## THE PROBLEM
Write out the whole podcast app thread below word for word, with nothing left out or changed.

## SUPPLIED TEXT
▬▬▬▬▬▬
# Podcast App



## Spencer_Moore (Jun 7, 2011)

So I have been using beyond pod for podcats and it's awesome. It's a little pricy and I'm not sure if I want to pay for it. Are their any alternatives that are cheaper that you all use?

Sent from my Galaxy Nexus using RootzWiki


----------



## Spencer_Moore (Jun 7, 2011)

Whoops wrong forum. Doh can we move this to general?

Sent from my Galaxy Nexus using RootzWiki


----------



## dickenam (Jun 14, 2011)

Done.


----------



## akellar (Jun 11, 2011)

Stitcher


----------



## legacystar (Jun 9, 2011)

Pocketcaster hands down the best


----------



## Kickasz23 (Jun 21, 2011)

Pocket is best hands down

Sent from my Galaxy Nexus using RootzWiki


----------



## Drewsipher (Jul 11, 2011)

legacystar said:


> Pocketcaster hands down the best


I am going to assume you mean pocketcasts and second that.


----------



## D3fault121 (Jun 7, 2011)

I use pocket casts as well and it is by far the best one I have used on android.

Sent from my Galaxy Nexus using Tapatalk 2


----------



## Redflea (Jun 7, 2011)

Just bought Pocketcaster...it is indeed very nice. Best part, imported my podcasts from Listen in Few seconds.

Very nice.
▬▬▬▬▬▬
## EXTRACTED MATERIAL
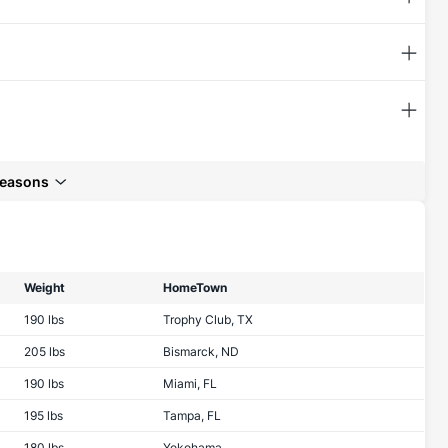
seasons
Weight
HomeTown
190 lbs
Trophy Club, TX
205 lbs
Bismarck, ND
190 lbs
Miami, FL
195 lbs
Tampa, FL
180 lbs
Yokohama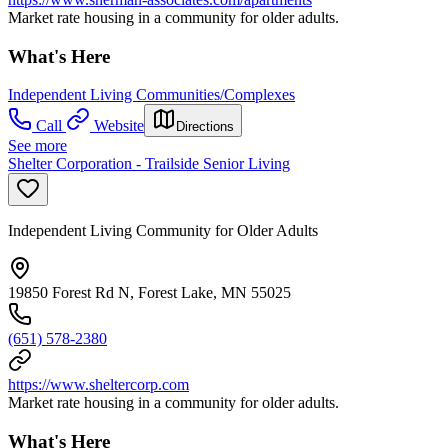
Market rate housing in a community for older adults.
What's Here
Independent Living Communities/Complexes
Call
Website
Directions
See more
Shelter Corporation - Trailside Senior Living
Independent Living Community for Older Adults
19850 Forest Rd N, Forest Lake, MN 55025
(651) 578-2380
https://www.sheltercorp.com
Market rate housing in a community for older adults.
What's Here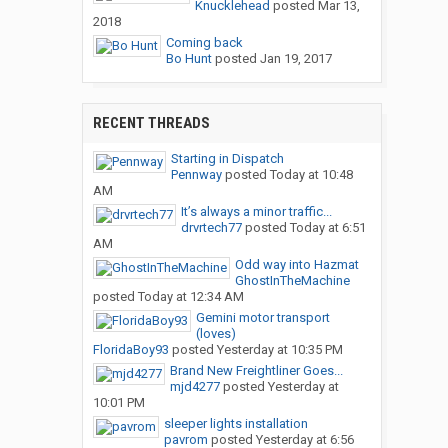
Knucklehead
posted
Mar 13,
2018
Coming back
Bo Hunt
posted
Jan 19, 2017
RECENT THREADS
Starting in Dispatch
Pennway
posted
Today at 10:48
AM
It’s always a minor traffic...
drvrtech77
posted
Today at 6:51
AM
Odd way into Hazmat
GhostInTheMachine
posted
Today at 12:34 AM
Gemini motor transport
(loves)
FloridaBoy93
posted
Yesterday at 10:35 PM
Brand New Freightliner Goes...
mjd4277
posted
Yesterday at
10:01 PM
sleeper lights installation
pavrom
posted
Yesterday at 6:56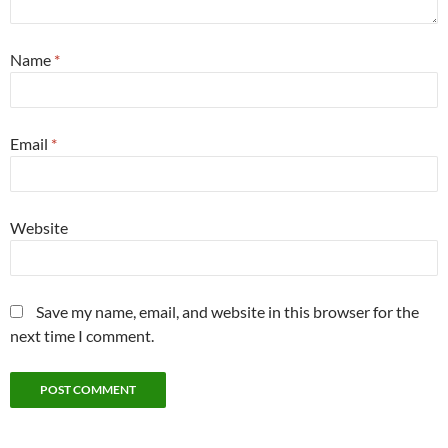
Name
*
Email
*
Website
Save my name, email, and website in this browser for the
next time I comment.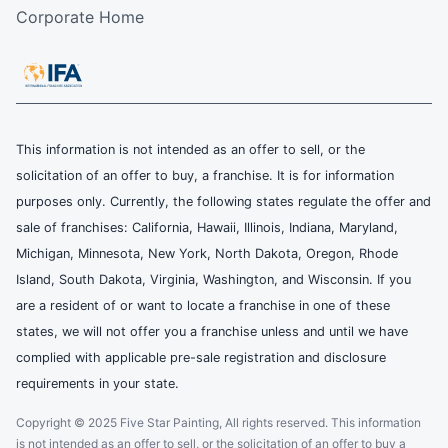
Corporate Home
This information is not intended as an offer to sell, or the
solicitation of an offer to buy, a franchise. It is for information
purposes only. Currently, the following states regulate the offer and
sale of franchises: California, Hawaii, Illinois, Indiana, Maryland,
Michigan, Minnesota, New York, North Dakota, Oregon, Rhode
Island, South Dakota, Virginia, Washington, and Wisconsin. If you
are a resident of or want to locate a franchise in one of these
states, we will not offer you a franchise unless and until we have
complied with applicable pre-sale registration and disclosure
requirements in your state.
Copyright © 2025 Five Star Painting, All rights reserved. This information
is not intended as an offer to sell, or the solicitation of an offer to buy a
▬▬▬▬▬▬
## WRITTEN REPLY
# Podcast App



## Spencer_Moore (Jun 7, 2011)

So I have been using beyond pod for podcats and it's awesome. It's a little pricy and I'm not sure if I want to pay for it. Are their any alternatives that are cheaper that you all use?

Sent from my Galaxy Nexus using RootzWiki


----------



## Spencer_Moore (Jun 7, 2011)

Whoops wrong forum. Doh can we move this to general?

Sent from my Galaxy Nexus using RootzWiki


----------



## dickenam (Jun 14, 2011)

Done.


----------



## akellar (Jun 11, 2011)

Stitcher


----------



## legacystar (Jun 9, 2011)

Pocketcaster hands down the best


----------



## Kickasz23 (Jun 21, 2011)

Pocket is best hands down

Sent from my Galaxy Nexus using RootzWiki


----------



## Drewsipher (Jul 11, 2011)

legacystar said:


> Pocketcaster hands down the best


I am going to assume you mean pocketcasts and second that.


----------



## D3fault121 (Jun 7, 2011)

I use pocket casts as well and it is by far the best one I have used on android.

Sent from my Galaxy Nexus using Tapatalk 2


----------



## Redflea (Jun 7, 2011)

Just bought Pocketcaster...it is indeed very nice. Best part, imported my podcasts from Listen in Few seconds.

Very nice.